Aha! I like it very much. I suspect it will still evolve a bit--as most good things do--but it gets the point across, and also provides a lot of good, useful information that will assist human classifiers in listing (only) the spammiest domains.

On a related note, do we want to say anything in this document (or possibly another document) about whitelisting criteria? There are really three main categories:

1. Blacklist material (that's what your policy addresses very well)

1.5. "Almost" blacklist material (the grey ones); ala the "UC" list, are the domains that are almost totally spammers, but may have a few borderline uses

2. Domains that should not be listed, but are not necessarily of "whitelist" merit. These are mostly the domains where insufficient data (or effort) exists to make a determination, which, for good or for ill, is where the bulk of our human efforts are currently focused.

3. Domains that are white; i.e., have definite legitimate uses

OK, that's four. If we really want to reduce FPs, we need to carefully consider *all* of these categories when analysing potential domains.
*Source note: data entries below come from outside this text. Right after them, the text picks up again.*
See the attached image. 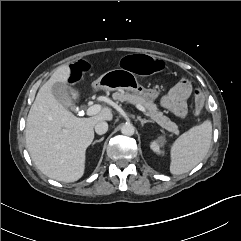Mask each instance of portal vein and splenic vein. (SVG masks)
<instances>
[{
	"mask_svg": "<svg viewBox=\"0 0 241 241\" xmlns=\"http://www.w3.org/2000/svg\"><path fill=\"white\" fill-rule=\"evenodd\" d=\"M136 107L137 109H139L140 111L146 114L147 111L142 105L137 104ZM100 111H101V105L96 104V105L90 106L87 109L86 113L88 116H92L99 113Z\"/></svg>",
	"mask_w": 241,
	"mask_h": 241,
	"instance_id": "18ae733b",
	"label": "portal vein and splenic vein"
}]
</instances>
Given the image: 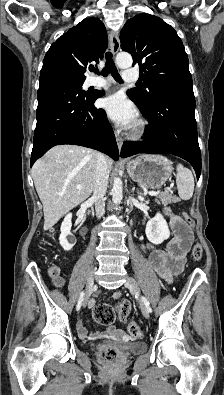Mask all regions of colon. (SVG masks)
<instances>
[{
  "instance_id": "1",
  "label": "colon",
  "mask_w": 224,
  "mask_h": 395,
  "mask_svg": "<svg viewBox=\"0 0 224 395\" xmlns=\"http://www.w3.org/2000/svg\"><path fill=\"white\" fill-rule=\"evenodd\" d=\"M183 218L185 225L179 226V229L182 231H187L190 228L192 222L187 214H183ZM191 255L195 261L201 260L203 256V249L199 243H195L193 245ZM59 272L60 271L57 266H52L49 269V274L53 278H57L59 276ZM129 312L130 304L127 301L121 302L116 307L107 303H102L93 309L92 317L93 320L100 325H111L114 323L116 318H118L121 322L127 324L129 334L132 337L138 338L142 336L143 330L135 320L130 319ZM101 357L106 361L114 362L117 360L118 354L113 349H104L101 352Z\"/></svg>"
}]
</instances>
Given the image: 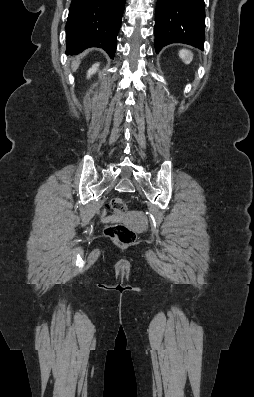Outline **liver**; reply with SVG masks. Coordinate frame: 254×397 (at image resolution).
I'll use <instances>...</instances> for the list:
<instances>
[{"mask_svg": "<svg viewBox=\"0 0 254 397\" xmlns=\"http://www.w3.org/2000/svg\"><path fill=\"white\" fill-rule=\"evenodd\" d=\"M79 65H80V60L79 58H77L72 62V70L75 71L79 67Z\"/></svg>", "mask_w": 254, "mask_h": 397, "instance_id": "liver-1", "label": "liver"}]
</instances>
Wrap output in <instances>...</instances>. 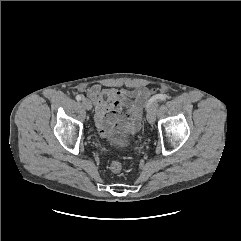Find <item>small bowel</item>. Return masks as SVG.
<instances>
[{
	"label": "small bowel",
	"instance_id": "1",
	"mask_svg": "<svg viewBox=\"0 0 241 241\" xmlns=\"http://www.w3.org/2000/svg\"><path fill=\"white\" fill-rule=\"evenodd\" d=\"M87 95L95 108V125L102 137H132L139 129L142 109L153 97L146 87L105 88L95 84Z\"/></svg>",
	"mask_w": 241,
	"mask_h": 241
}]
</instances>
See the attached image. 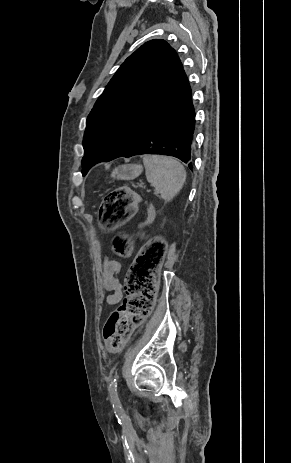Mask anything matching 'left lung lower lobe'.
<instances>
[{
    "mask_svg": "<svg viewBox=\"0 0 291 463\" xmlns=\"http://www.w3.org/2000/svg\"><path fill=\"white\" fill-rule=\"evenodd\" d=\"M194 130L195 111L192 104L191 88L188 85L171 109L145 133L130 151L119 157L128 158L135 155L150 154L168 155L180 159L191 169ZM111 160L113 159L103 158L99 162Z\"/></svg>",
    "mask_w": 291,
    "mask_h": 463,
    "instance_id": "1",
    "label": "left lung lower lobe"
}]
</instances>
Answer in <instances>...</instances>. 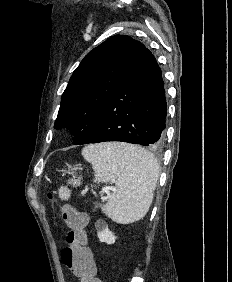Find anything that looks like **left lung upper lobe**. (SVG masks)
Returning a JSON list of instances; mask_svg holds the SVG:
<instances>
[{
	"label": "left lung upper lobe",
	"mask_w": 232,
	"mask_h": 282,
	"mask_svg": "<svg viewBox=\"0 0 232 282\" xmlns=\"http://www.w3.org/2000/svg\"><path fill=\"white\" fill-rule=\"evenodd\" d=\"M146 47L129 36L110 37L91 50L62 94L55 128H69L75 140L94 128L105 103L124 84Z\"/></svg>",
	"instance_id": "left-lung-upper-lobe-1"
}]
</instances>
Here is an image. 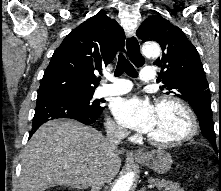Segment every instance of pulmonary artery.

I spend just as much time pulling domains out of ham as I do pulling domains out of spam.

The distinction between 2 and 3 is almost as difficult as the distinction between 1 and 2 sometimes.

- Ryan

Jeff Chan

10:45 a.m.

On Friday, September 24, 2004, 11:24:57 PM, Ryan Thompson wrote:

...

do we want to say anything in this document (or possibly another document) about whitelisting criteria? There are really three main categories:

...

Blacklist material (that's what your policy addresses very well)

...

1.5. "Almost" blacklist material (the grey ones); ala the "UC" list, are the domains that are almost totally spammers, but may have a few borderline uses

...

Domains that should not be listed, but are not necessarily of "whitelist" merit. These are mostly the domains where insufficient data (or effort) exists to make a determination, which, for good or for ill, is where the bulk of our human efforts are currently focused.

...

Domains that are white; i.e., have definite legitimate uses

...

OK, that's four. If we really want to reduce FPs, we need to carefully consider *all* of these categories when analysing potential domains. I spend just as much time pulling domains out of ham as I do pulling domains out of spam.

...

The distinction between 2 and 3 is almost as difficult as the distinction between 1 and 2 sometimes.

...

Ryan

I agree with 1 and 3, but another way to look at the undecided middle ground might be to say that if a domain or IP has not proven to be blacklist material and has not been falsely listed and therefore in need of whitelisting, then it perhaps can be ignored until it gets into category 1 or 3.

I know that goes against the feelings of people who want to catch every spam, and I understand that feeling myself, but in *practical terms* it may be a *useful* solution.

Yes, that misses some marginal and probable spammers, but it lets us focus on the first category which are probably the most important to find in terms of the volume of spam they produce. The others can consume a lot of time and effort without producing the level of performance that catching the *major* spammers in the first category can.

I realize you guys are trying to sort out some of the stuff in the middle and I understand some of the reasons for wanting to do it, but I think working on the more clear cases gets us the most results for our efforts.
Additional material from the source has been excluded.